◆ PROBLEM TO SOLVE ◆
Please restate word for word the line holding "- **What**: Bridge" and every following line through the end of the entries.

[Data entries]
%%

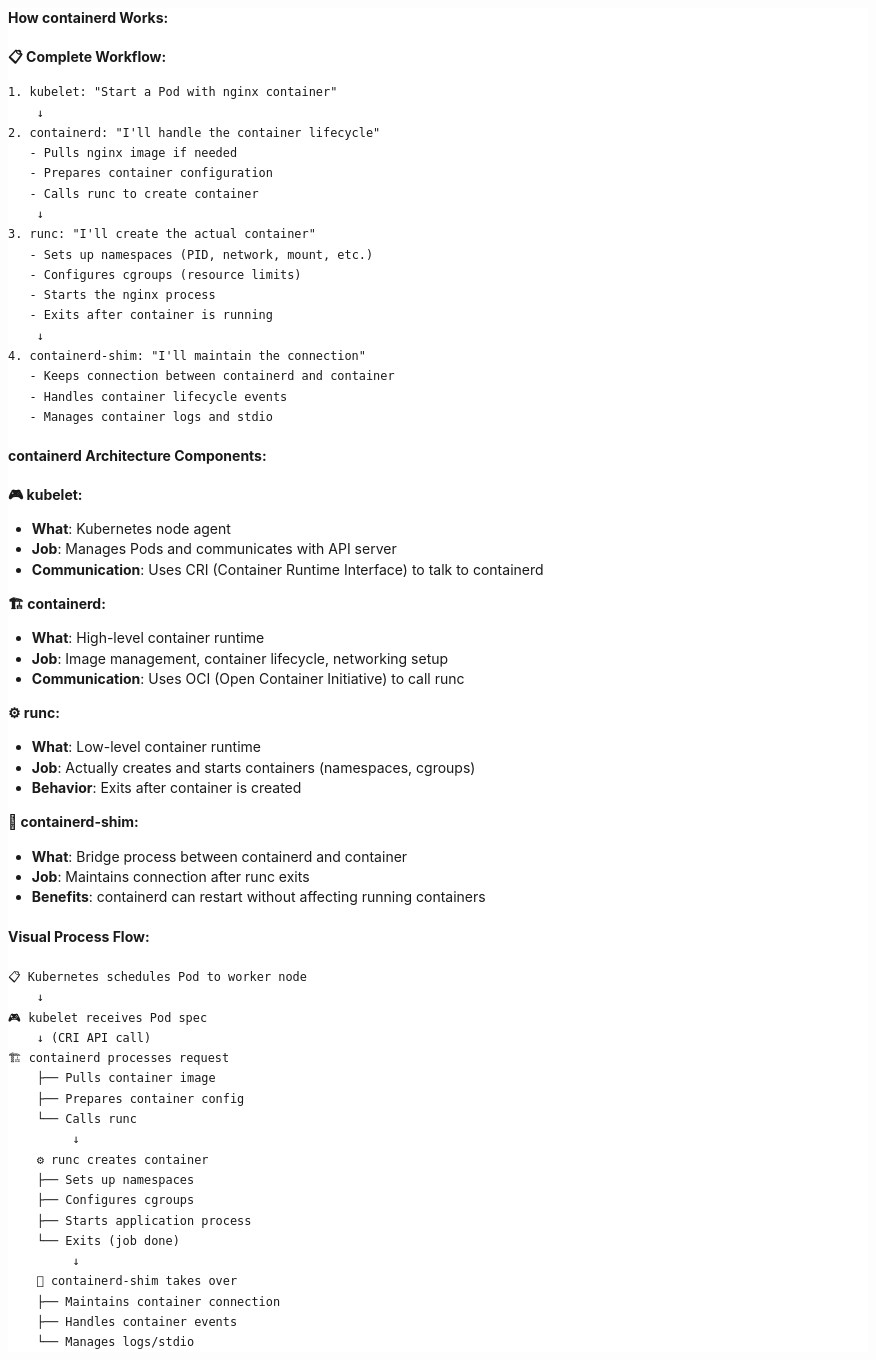 #### How containerd Works:

**📋 Complete Workflow:**
```
1. kubelet: "Start a Pod with nginx container"
    ↓
2. containerd: "I'll handle the container lifecycle"
   - Pulls nginx image if needed
   - Prepares container configuration
   - Calls runc to create container
    ↓
3. runc: "I'll create the actual container"
   - Sets up namespaces (PID, network, mount, etc.)
   - Configures cgroups (resource limits)
   - Starts the nginx process
   - Exits after container is running
    ↓
4. containerd-shim: "I'll maintain the connection"
   - Keeps connection between containerd and container
   - Handles container lifecycle events
   - Manages container logs and stdio
```

#### containerd Architecture Components:

**🎮 kubelet:**
- **What**: Kubernetes node agent
- **Job**: Manages Pods and communicates with API server
- **Communication**: Uses CRI (Container Runtime Interface) to talk to containerd

**🏗️ containerd:**
- **What**: High-level container runtime
- **Job**: Image management, container lifecycle, networking setup
- **Communication**: Uses OCI (Open Container Initiative) to call runc

**⚙️ runc:**
- **What**: Low-level container runtime
- **Job**: Actually creates and starts containers (namespaces, cgroups)
- **Behavior**: Exits after container is created

**🔗 containerd-shim:**
- **What**: Bridge process between containerd and container
- **Job**: Maintains connection after runc exits
- **Benefits**: containerd can restart without affecting running containers

#### Visual Process Flow:

```
📋 Kubernetes schedules Pod to worker node
    ↓
🎮 kubelet receives Pod spec
    ↓ (CRI API call)
🏗️ containerd processes request
    ├── Pulls container image
    ├── Prepares container config
    └── Calls runc
         ↓
    ⚙️ runc creates container
    ├── Sets up namespaces
    ├── Configures cgroups  
    ├── Starts application process
    └── Exits (job done)
         ↓
    🔗 containerd-shim takes over
    ├── Maintains container connection
    ├── Handles container events
    └── Manages logs/stdio
```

%%

◆ WORKED SOLUTION ◆
- **What**: Bridge process between containerd and container
- **Job**: Maintains connection after runc exits
- **Benefits**: containerd can restart without affecting running containers

#### Visual Process Flow:

```
📋 Kubernetes schedules Pod to worker node
    ↓
🎮 kubelet receives Pod spec
    ↓ (CRI API call)
🏗️ containerd processes request
    ├── Pulls container image
    ├── Prepares container config
    └── Calls runc
         ↓
    ⚙️ runc creates container
    ├── Sets up namespaces
    ├── Configures cgroups  
    ├── Starts application process
    └── Exits (job done)
         ↓
    🔗 containerd-shim takes over
    ├── Maintains container connection
    ├── Handles container events
    └── Manages logs/stdio
```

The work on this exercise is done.